When deciding on a budget for wedding stationery, couples often neglect to account for one important expense: RSVP stamps. While no one thinks twice about adding postage to the outer envelope of a wedding invitation—because if you don't, the post office will send the entire lot back to you—putting a stamp on the RSVPs isn't as obvious to some. It really isn't an option, though. Another small detail couples tend to forget? Addressing that stamped envelope back to themselves. Here's why both details really matter.
It's your best shot at getting guests to RSVP.

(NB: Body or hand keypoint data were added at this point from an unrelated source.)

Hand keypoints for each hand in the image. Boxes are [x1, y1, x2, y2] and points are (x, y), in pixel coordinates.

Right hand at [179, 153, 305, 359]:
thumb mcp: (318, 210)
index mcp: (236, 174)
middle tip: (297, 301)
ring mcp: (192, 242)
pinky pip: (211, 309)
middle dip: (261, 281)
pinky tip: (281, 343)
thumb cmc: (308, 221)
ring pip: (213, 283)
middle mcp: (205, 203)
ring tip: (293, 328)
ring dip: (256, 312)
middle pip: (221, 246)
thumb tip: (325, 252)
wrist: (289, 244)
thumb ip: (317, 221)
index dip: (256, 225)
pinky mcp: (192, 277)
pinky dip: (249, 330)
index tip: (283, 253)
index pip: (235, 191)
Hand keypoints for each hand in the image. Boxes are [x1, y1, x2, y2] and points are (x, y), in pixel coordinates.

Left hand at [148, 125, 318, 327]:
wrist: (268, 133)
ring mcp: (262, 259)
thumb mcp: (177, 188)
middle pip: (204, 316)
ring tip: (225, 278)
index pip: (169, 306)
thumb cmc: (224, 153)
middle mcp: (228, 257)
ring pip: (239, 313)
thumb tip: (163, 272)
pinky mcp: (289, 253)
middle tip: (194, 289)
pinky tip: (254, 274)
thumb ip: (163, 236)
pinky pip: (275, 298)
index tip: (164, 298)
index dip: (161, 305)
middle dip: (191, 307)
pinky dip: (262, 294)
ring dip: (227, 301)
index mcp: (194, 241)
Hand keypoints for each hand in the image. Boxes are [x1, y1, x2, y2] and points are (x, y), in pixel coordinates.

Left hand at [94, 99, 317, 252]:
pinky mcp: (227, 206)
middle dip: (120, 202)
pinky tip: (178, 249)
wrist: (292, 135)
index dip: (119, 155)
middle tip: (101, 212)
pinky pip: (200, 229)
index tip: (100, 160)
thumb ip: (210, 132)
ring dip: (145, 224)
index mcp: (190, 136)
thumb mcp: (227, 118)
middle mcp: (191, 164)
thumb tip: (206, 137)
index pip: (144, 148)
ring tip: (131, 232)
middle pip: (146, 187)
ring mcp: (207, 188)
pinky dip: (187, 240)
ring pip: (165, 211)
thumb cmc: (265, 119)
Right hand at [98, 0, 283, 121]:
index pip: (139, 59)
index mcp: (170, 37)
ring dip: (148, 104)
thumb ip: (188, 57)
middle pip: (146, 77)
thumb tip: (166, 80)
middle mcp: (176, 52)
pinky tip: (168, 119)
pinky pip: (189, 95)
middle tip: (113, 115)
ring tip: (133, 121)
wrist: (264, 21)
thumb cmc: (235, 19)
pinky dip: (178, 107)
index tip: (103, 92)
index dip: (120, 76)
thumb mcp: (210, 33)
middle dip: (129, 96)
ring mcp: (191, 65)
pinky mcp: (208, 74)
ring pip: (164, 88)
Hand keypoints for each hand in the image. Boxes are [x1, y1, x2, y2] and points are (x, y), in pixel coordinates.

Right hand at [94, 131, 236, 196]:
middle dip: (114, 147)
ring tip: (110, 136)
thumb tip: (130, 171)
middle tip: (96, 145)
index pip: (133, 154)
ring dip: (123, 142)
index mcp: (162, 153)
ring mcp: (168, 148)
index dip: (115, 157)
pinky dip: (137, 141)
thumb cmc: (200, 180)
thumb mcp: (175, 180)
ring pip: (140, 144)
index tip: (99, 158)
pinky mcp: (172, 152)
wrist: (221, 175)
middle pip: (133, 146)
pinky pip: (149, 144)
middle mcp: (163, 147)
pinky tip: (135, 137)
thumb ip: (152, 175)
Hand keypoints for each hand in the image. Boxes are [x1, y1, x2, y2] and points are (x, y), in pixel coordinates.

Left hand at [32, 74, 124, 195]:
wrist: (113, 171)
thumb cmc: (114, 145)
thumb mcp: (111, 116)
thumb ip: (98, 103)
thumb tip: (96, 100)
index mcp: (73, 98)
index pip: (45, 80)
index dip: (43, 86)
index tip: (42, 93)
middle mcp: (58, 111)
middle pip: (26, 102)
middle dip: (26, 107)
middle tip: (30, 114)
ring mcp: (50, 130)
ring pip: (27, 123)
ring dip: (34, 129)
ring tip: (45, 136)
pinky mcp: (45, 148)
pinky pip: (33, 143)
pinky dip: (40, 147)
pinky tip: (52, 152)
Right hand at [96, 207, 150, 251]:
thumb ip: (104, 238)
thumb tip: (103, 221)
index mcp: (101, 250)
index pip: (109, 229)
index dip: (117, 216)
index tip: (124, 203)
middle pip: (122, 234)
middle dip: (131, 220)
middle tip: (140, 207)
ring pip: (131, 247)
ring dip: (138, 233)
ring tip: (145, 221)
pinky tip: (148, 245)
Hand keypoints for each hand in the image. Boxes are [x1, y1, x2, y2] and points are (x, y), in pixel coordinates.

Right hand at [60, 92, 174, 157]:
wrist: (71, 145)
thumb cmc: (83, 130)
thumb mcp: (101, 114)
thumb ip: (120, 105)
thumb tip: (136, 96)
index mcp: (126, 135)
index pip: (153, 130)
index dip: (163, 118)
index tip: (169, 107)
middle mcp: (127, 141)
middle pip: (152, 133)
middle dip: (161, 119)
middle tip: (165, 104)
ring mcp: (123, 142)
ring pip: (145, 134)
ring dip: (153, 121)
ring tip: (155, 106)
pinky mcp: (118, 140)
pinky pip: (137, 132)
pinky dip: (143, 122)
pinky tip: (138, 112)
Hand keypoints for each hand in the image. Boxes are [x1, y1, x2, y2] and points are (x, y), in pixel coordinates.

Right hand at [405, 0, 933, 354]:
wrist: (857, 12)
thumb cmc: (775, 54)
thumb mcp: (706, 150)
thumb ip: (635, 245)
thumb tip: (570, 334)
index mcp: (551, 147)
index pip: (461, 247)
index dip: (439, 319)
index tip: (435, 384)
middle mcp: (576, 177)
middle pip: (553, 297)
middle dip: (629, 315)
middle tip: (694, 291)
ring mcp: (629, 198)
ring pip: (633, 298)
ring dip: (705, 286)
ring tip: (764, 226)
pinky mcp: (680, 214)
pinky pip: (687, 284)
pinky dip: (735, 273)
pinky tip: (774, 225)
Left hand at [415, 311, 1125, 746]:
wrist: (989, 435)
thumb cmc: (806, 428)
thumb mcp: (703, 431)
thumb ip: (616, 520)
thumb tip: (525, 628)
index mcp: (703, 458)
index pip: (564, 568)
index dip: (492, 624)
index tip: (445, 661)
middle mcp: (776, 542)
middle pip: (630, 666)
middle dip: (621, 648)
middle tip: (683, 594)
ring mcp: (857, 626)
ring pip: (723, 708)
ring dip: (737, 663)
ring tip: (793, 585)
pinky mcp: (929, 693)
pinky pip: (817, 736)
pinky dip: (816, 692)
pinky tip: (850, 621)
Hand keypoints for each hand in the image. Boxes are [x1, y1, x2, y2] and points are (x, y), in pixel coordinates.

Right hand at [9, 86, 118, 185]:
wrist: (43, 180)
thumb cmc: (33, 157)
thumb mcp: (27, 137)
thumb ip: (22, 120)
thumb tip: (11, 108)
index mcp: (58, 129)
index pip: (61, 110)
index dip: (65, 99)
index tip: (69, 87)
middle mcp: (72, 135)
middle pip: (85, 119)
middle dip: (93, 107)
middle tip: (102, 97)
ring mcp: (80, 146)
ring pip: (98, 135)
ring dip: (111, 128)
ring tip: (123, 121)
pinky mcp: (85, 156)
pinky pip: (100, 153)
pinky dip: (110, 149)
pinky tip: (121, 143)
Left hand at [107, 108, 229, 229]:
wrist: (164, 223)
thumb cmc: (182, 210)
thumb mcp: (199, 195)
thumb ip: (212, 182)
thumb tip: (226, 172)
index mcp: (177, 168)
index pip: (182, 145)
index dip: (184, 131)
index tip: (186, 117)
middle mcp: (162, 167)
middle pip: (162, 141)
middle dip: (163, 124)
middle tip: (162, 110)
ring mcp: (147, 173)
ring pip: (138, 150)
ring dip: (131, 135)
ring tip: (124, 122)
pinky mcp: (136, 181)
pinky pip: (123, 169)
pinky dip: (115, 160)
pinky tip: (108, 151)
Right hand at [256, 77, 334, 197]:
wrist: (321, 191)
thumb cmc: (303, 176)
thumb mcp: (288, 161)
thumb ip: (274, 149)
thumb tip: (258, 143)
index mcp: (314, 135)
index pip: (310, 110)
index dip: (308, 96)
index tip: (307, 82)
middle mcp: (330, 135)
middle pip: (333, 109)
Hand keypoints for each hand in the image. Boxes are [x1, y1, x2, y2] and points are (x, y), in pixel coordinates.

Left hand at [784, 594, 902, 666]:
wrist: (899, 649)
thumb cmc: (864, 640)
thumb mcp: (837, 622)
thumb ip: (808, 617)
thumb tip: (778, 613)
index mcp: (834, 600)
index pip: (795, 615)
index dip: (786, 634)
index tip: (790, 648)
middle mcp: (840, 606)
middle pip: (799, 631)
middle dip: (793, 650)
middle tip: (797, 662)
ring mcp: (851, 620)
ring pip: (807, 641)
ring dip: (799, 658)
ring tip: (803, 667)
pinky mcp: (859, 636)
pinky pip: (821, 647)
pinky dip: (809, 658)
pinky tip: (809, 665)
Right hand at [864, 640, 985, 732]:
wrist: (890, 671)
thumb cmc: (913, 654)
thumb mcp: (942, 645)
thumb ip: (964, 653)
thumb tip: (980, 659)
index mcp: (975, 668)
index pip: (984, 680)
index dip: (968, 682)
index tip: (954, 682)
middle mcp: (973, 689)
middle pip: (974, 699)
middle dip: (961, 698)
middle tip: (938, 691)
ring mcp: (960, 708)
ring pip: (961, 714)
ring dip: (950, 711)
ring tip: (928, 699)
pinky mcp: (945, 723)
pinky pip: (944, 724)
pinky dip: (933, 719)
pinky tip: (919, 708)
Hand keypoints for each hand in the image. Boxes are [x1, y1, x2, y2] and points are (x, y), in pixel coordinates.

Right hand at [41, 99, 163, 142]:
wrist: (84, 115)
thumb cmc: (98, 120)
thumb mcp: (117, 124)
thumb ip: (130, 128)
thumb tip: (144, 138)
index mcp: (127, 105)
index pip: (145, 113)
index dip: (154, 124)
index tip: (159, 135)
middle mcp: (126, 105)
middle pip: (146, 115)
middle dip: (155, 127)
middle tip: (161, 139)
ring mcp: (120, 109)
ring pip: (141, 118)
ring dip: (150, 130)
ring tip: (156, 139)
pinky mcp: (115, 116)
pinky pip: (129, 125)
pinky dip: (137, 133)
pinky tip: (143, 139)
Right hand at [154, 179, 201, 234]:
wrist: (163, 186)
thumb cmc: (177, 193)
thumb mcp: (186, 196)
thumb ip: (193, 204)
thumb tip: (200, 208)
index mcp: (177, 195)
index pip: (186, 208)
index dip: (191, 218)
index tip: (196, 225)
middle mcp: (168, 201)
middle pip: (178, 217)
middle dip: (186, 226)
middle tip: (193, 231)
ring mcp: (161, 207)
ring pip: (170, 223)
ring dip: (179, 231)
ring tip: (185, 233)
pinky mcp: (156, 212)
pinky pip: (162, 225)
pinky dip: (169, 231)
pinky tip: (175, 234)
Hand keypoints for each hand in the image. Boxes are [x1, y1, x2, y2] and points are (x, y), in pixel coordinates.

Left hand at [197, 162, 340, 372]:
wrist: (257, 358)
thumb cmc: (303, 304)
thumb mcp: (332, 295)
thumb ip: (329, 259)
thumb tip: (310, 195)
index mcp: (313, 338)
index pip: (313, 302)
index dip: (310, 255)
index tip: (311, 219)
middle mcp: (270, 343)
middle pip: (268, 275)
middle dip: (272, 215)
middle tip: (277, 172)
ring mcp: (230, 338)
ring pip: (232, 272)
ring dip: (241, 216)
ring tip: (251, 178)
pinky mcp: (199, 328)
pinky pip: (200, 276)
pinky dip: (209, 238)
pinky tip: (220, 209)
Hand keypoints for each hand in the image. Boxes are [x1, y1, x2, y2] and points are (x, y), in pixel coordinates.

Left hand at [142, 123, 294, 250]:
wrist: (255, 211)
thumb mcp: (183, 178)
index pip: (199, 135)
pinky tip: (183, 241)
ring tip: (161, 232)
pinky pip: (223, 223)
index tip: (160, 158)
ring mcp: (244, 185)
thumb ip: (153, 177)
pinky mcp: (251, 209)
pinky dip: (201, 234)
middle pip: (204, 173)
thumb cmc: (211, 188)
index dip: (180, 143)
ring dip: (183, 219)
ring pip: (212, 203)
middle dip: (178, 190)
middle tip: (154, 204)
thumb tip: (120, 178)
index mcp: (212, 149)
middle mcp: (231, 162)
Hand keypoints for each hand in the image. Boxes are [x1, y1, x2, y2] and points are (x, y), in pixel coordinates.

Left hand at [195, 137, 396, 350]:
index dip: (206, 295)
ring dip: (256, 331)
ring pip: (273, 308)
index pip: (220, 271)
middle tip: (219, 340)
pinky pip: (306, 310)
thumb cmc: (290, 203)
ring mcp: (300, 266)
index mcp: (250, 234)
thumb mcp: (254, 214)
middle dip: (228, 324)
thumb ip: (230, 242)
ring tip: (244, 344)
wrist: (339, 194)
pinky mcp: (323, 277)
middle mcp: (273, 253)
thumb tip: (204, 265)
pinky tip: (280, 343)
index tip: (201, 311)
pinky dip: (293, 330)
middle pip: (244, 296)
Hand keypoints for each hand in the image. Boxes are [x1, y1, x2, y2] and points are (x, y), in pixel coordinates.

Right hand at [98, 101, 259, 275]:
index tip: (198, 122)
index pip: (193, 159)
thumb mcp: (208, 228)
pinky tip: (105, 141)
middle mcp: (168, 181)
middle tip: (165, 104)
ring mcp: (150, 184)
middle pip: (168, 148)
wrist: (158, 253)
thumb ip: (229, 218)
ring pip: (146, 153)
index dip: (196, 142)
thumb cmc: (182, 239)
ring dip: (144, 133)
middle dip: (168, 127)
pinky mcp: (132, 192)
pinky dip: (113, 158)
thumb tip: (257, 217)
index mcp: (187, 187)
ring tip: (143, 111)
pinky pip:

With the popularity of email, texting, and automatic bill paying, having postage stamps on hand is becoming less and less common. When someone needs a stamp, this scenario is common: They scourge around looking in drawers and in their wallet, and then (hopefully) mooch one off their coworker. When your guests receive your wedding invitation, make it easy for them to RSVP by having a stamp already on the card. If your address is included, too, they have no excuse not to drop the card in the mail right away. If you know your guests are still going to want a digital option, provide a link to the RSVP field of your wedding website on the note.
It's worth the cost.
A first-class stamp for each envelope will cost you just 50 cents and these responses will then get delivered within a few days of mailing. That's a small price to pay in the grand scheme of wedding spending. If you want to save some money, instead of enclosing a card in an envelope, go with a postcard RSVP, which cost 35 cents each to mail (for the standard-size, rectangular variety, that is).
It's worth the effort.
Your wedding to-do list might be a mile long, but spending a few minutes stamping each envelope and penning your address is well worth the time and effort it takes. Wouldn't you rather give guests everything they need to RSVP in a timely manner than to have to spend hours tracking down everyone's responses later?
It's good etiquette.
Every couple wants to take care of their guests and show how glad they are to share this important day with loved ones. Family and friends may be using vacation days or giving up part (or all) of the weekend to celebrate with you. They're driving for hours to reach the wedding venue, paying to stay in hotels, buying you gifts—and you're thinking of not spending 50 cents for a stamp? Many couples are concerned with following the rules of wedding etiquette—another way of saying "good manners"—and this is a prime example of showing yours are impeccable!